++++ Data excerpt

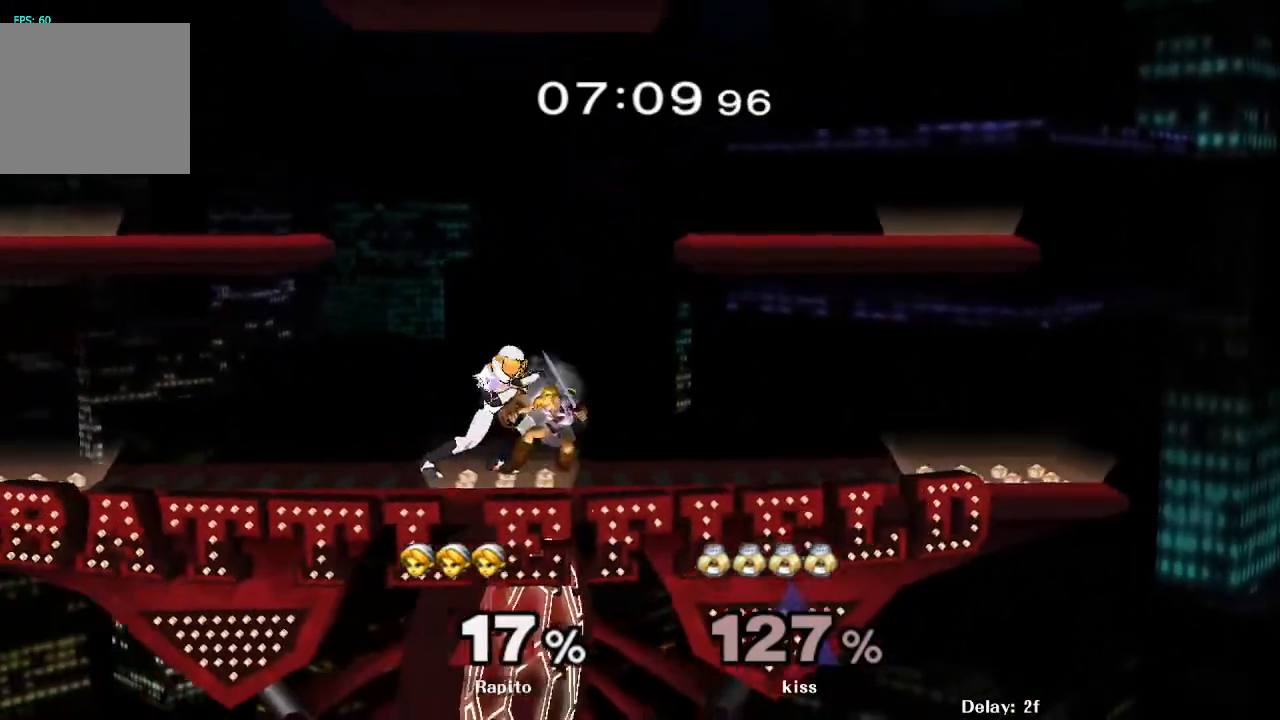
{"buttons": [], "left_stick": "right", "right_stick": "right", "events": [[67, "left_stick", "right"], [83, "right_stick", "down-right"], [183, "right_stick", "center"], [250, "right_stick", "down-right"], [333, "right_stick", "center"], [383, "right_stick", "right"]]}
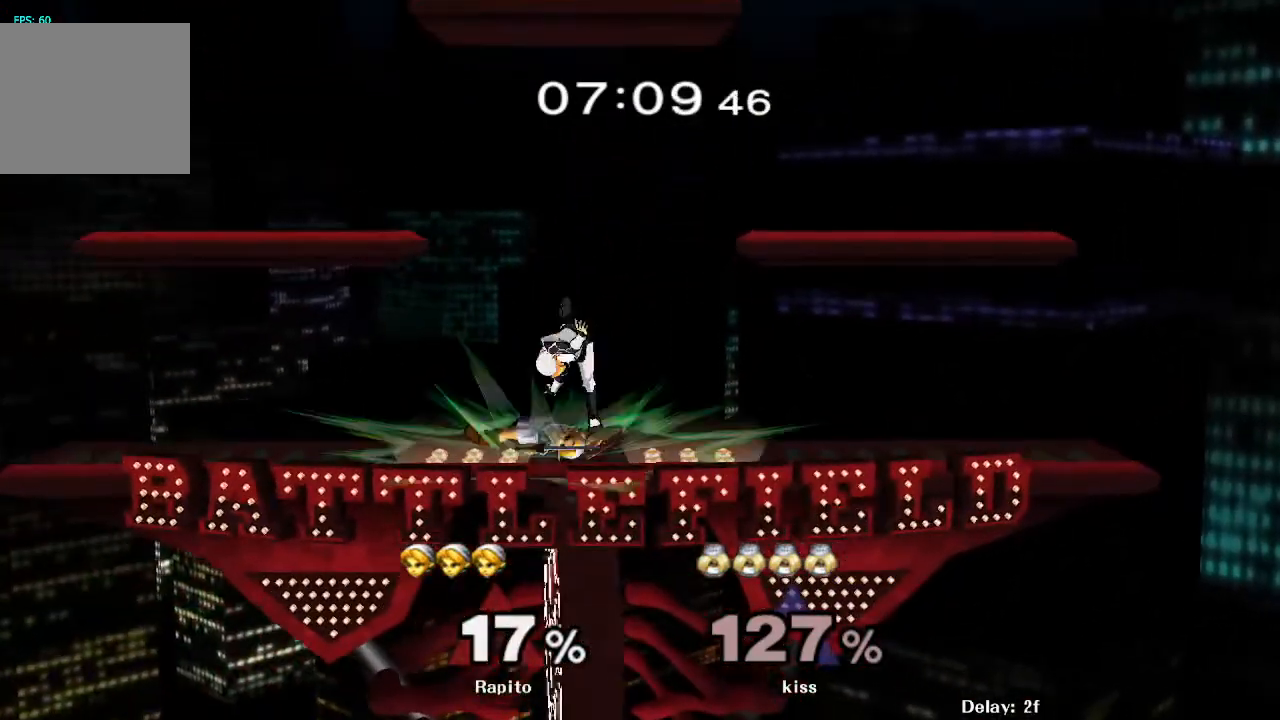
{"buttons": [], "left_stick": "right", "right_stick": "center", "events": [[100, "right_stick", "center"], [150, "right_stick", "right"], [233, "right_stick", "down-right"], [483, "right_stick", "center"]]}
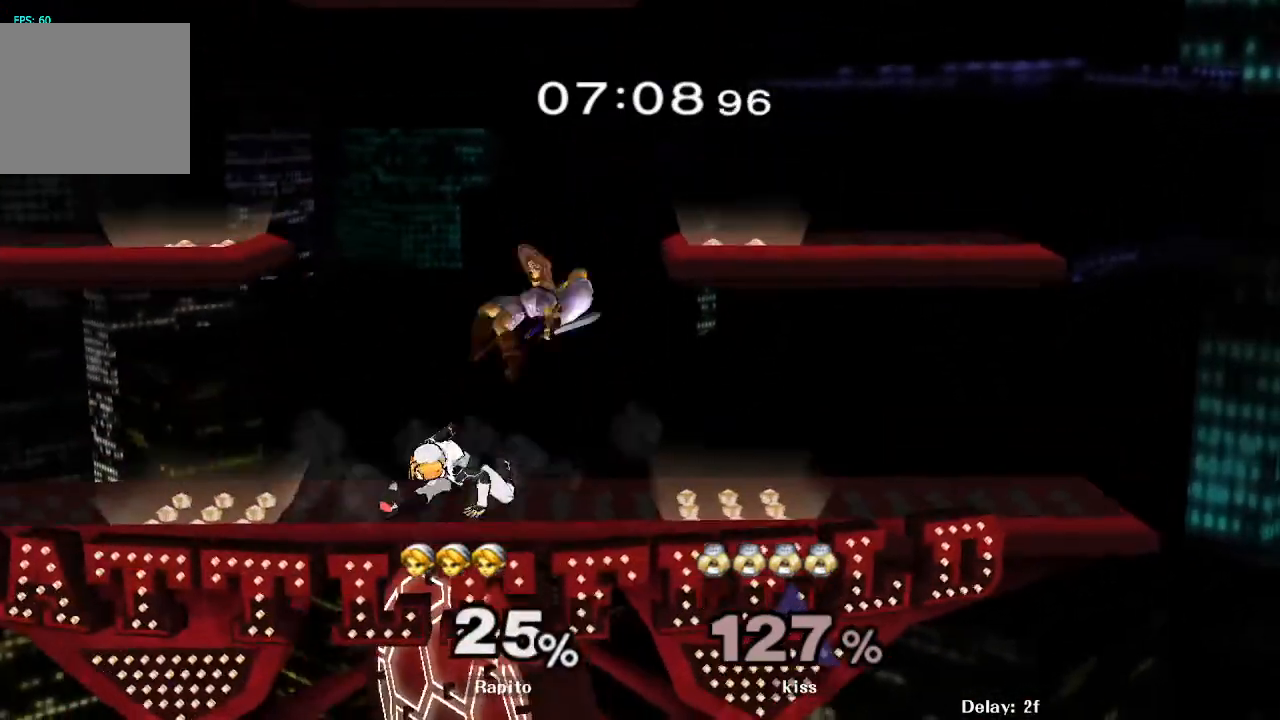
{"buttons": [], "left_stick": "right", "right_stick": "center", "events": [[33, "right_stick", "down-right"], [150, "right_stick", "center"], [233, "L1", "down"], [400, "L1", "up"]]}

++++++++

→ **Activity**:
Above is a listing with pictures. Write it out exactly without them.

→ **Result for this exercise**:
{"buttons": [], "left_stick": "right", "right_stick": "right", "events": [[67, "left_stick", "right"], [83, "right_stick", "down-right"], [183, "right_stick", "center"], [250, "right_stick", "down-right"], [333, "right_stick", "center"], [383, "right_stick", "right"]]}
{"buttons": [], "left_stick": "right", "right_stick": "center", "events": [[100, "right_stick", "center"], [150, "right_stick", "right"], [233, "right_stick", "down-right"], [483, "right_stick", "center"]]}
{"buttons": [], "left_stick": "right", "right_stick": "center", "events": [[33, "right_stick", "down-right"], [150, "right_stick", "center"], [233, "L1", "down"], [400, "L1", "up"]]}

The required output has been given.